Tom Breen: [00:29:29] Yup.

Julie Bartucca: [00:29:32] Yeah. Seriously. They’re probably very busy.

Tom Breen: [00:29:35] One of the few sectors of the economy that won’t be flattened like a pancake.

Julie Bartucca: [00:29:40] Stay positive, Tom.

Tom Breen: [00:29:42] Right, no! Positive!

Julie Bartucca: [00:29:43] Our people are coming here for a respite. Not for, not for more of this saddness.

Tom Breen: [00:29:49] No, that’s right. Things are going to be okay. Everybody. We’re all going to pull together.

Julie Bartucca: [00:29:54] Helping each other out is good.

Tom Breen: [00:29:56] Here at the overlook hotel, things are fine.

Julie Bartucca: [00:29:59] Has the blood started coming out of your elevator yet?

Tom Breen: [00:30:04] Yeah. Yeah. I keep seeing in these twins in the hallway. I don’t know what they are. They’re not paying rent, that’s for sure.

Julie Bartucca: [00:30:12] That seems like a good place to stop.

Tom Breen: [00:30:13] Yeah. Why don’t we, why don’t we wind this up? If you’re out there, you’re listening and you’ve made it this far.

If you have any pandemic tips or or observations from what you’ve been experiencing, why don’t you send them to us @UConnPodcast on Twitter? We’d love to hear it. We’ll, we’ll talk about them on our next, uh, episode in a fortnight. And a, that’s a good way to follow with generally @UConnPodcast. I’m taking a break from Twitter right now, but I’m @TJBreen.

If you want to follow me. And UConn today, keep, uh, seriously, there’s a lot of interesting stuff, not just that applies to a UConn folks, but generally there’s articles about, you know, managing stress. Uh, there’s articles about health insurance and coronavirus. There’s articles about, um, immigration and coronaviruses a lot of interesting stuff going up so.
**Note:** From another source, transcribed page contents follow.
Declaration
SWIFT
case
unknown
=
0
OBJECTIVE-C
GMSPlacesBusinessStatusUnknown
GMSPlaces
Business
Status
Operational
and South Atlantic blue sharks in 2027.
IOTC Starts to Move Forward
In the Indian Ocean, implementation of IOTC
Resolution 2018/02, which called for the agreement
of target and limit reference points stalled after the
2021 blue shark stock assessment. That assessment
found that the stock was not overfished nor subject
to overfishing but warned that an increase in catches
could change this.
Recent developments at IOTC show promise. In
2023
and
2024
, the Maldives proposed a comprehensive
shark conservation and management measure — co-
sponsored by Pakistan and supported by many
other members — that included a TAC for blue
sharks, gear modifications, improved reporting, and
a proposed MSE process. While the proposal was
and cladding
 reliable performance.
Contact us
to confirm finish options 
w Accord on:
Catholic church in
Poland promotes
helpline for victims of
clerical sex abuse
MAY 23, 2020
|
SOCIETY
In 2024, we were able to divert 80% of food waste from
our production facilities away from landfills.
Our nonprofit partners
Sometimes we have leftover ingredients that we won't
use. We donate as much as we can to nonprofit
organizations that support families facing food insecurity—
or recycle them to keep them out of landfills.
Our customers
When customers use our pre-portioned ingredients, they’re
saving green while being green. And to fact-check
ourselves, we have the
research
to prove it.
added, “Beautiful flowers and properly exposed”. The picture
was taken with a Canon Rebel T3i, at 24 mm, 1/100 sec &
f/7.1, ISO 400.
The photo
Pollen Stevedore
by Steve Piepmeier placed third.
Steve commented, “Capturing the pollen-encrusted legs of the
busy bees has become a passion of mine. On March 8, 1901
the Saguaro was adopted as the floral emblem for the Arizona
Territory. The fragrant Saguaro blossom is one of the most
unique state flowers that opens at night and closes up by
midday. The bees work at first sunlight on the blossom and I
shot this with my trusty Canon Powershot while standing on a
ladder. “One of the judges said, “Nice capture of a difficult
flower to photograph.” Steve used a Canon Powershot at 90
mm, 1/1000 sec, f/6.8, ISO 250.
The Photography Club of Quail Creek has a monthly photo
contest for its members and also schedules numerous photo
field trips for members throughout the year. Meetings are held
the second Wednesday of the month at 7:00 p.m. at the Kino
Today.Uconn.edu um, Maxine, is there anything you want the good people of listener land to know?

Maxine Philavong: [00:30:59] This is probably the best time to take a break from Twitter because it’s really sad on there. Um, but you can follow me @MaxinePhilavong. Um, and I don’t have anything else for people to know because my internship at WPR has ended anyways.

Julie Bartucca: [00:31:14] Oh, you get to work with us more.

Tom Breen: [00:31:15] That’s right. Julie, what about you?

Julie Bartucca: [00:31:17] I’m @JulieBartucca. Not a lot going on there. Yeah, stay positive everybody.

Stay positive.

Tom Breen: [00:31:22] Ken, what about you?

Ken Best: [00:31:23] Well, I’m busy working on things so that, uh, Mr.Breen has some postings that are not Corona related on UConn Today. WHUS has been pretty much on, on remote control, but, uh, they promise that there’s going to be a way we can contribute our shows and they can get it on the air.

So hopefully that will happen soon. And I can go back to doing some music that will be on the. WSUS sound alternative channel 91.7

Tom Breen: [00:31:53] All right, everybody, thanks. Stay positive, like Julie said, and look for the light at the end of the tunnel. We’ll see you next time.

All right. We all ready?

Ken Best: [00:32:10] Yup,

Maxine Philavong: [00:32:12] I’m good.

Julie Bartucca: [00:32:14] Oh god!

Maxine Philavong: [00:32:14] I don’t have corona! It’s not the ‘rona.